Dicle Toplumsal Araştırmalar Merkezi (DİTAM) Diyarbakır, Siirt ve Şanlıurfa'da çocuk yaşta evliliklerle ilgili 'Erken Evliliklerin Toplumsal Meşruiyeti' araştırması yaptı.

Dicle Toplumsal Araştırmalar Merkezi (DİTAM) Diyarbakır, Siirt ve Şanlıurfa'da çocuk yaşta evliliklerle ilgili 'Erken Evliliklerin Toplumsal Meşruiyeti' araştırması yaptı. Yrd. Doç. Dr. Naciye Yıldız, araştırmada görüşülen kadınların yüzde 65'nin 16 yaşına gelmeden evlendirildiklerinin ortaya çıktığını küçük kızların akraba hatırı için bile evlendirildiğini söyledi. Yrd.Doç.Dr. Yıldız, "Görüştüğümüz bir kadın 'Halam hayattayken babam ona söz verdi. Halam öldü, babam sözünü tutmak için beni halamın oğlu ile evlendirdi. Oysa ikimiz de bu evliliği istemiyorduk' dedi. Yani ölüleri bile memnun etmek için kızları evlendiriyorlar" dedi.

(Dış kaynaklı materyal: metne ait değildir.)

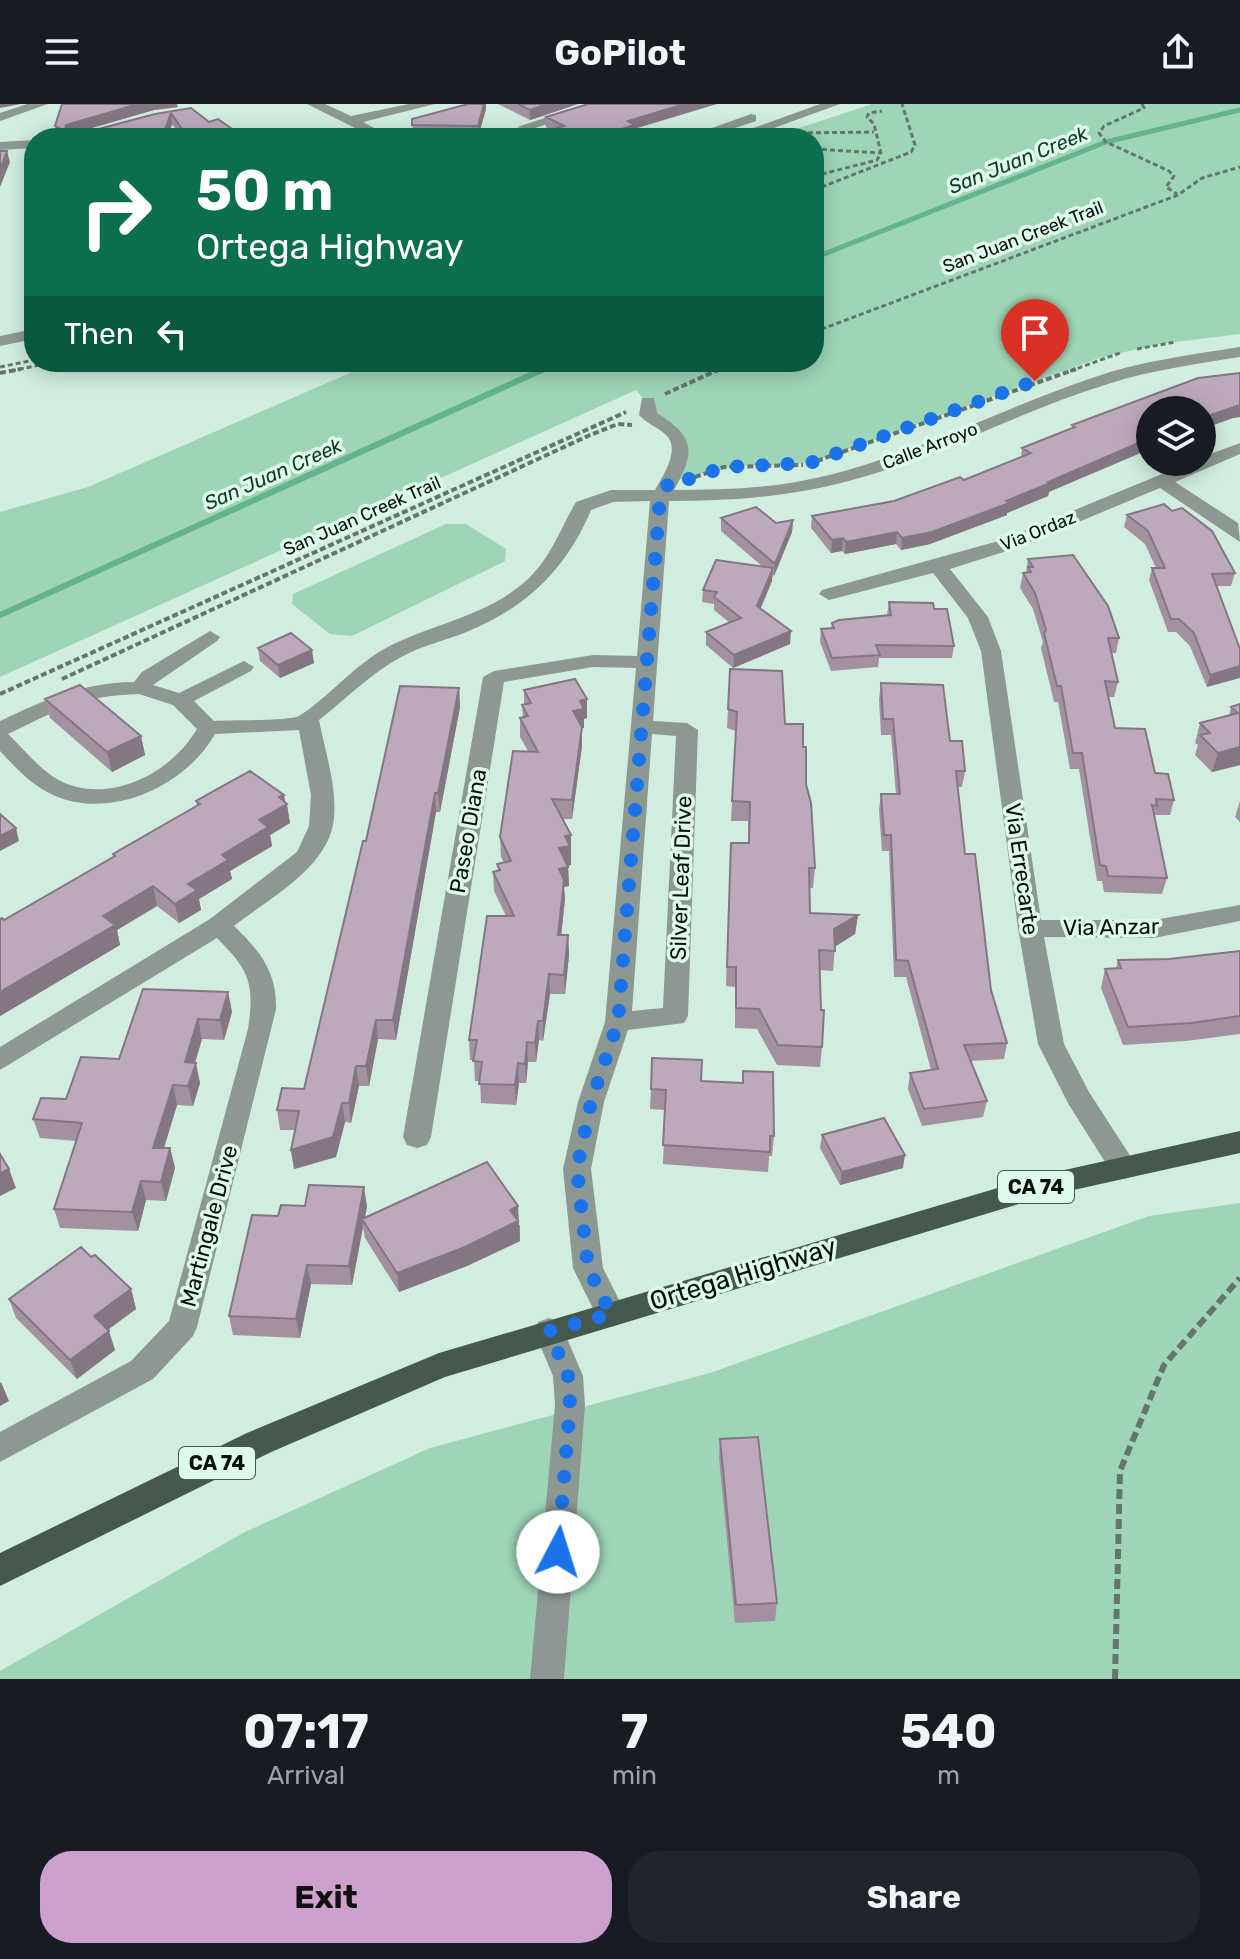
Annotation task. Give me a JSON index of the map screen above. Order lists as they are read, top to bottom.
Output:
{
  "streets": {
    "main road": ["CA 74", "Ortega Highway"],
    "street": [
      "Calle Arroyo",
      "Via Ordaz",
      "Paseo Diana",
      "Via Errecarte",
      "Silver Leaf Drive",
      "Via Anzar",
      "Martingale Drive"
    ],
    "path": ["San Juan Creek Trail"]
  },
  "crossings": [
    ["Via Ordaz", "Via Errecarte"],
    ["Via Errecarte", "Via Anzar"],
    ["Via Errecarte", "Ortega Highway"]
  ],
  "water": ["San Juan Creek"],
  "page": {
    "header": "GoPilot",
    "turn": ["50 m", "Ortega Highway"],
    "then": "Then",
    "eta": [
      "07:17",
      "Arrival",
      "7",
      "min",
      "540",
      "m"
    ],
    "buttons": ["Exit", "Share"]
  }
}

Merkezi Diyarbakır'da bulunan DİTAM, bölgedeki çocuk yaşta evlilikler konusunda İsveç'in İstanbul Başkonsolosluğu, Açık Toplum Vakfı ve Diyarbakır Eczacılar Odası'nın desteğiyle danışmanlığını Dicle Üniversitesi Sosyoloji Bölüm Başkanı Prof.Dr. Rüstem Erkan, proje yürütücülüğünü Yrd.Doç.Dr. Naciye Yıldız'ın üstlendiği araştırma yaptı.

DİTAM Başkanı Mehmet Kaya, erken yaşta evliliğin Türkiye dahil dünyanın birçok ülkesinde görüldüğünü, bu sorun sağlık başta olmak üzere toplumun sosyal yapısını da çok önemli anlamda olumsuz etkilediğini anlattı. Kaya, Türkiye'nin erken yaşta evlilikler bakımından Avrupa Birliği ülkeleri arasında Gürcistan'dan sonra yüzde 14'lük bir oranla ikinci sırada bulunduğunu belirterek şöyle dedi:

"Bölgemizde bu sorunun oluşumu, seyri ve sonuçları kendine özgü koşullarını içinde barındırmakla birlikte bir aile içi sorun ve toplumsal değer olarak algılanması sonucunda tespiti ve çözümü de zor bir sorundur. Biz bu proje ile erken evliliklerin nedenlerini ortaya çıkarmaya çalıştık."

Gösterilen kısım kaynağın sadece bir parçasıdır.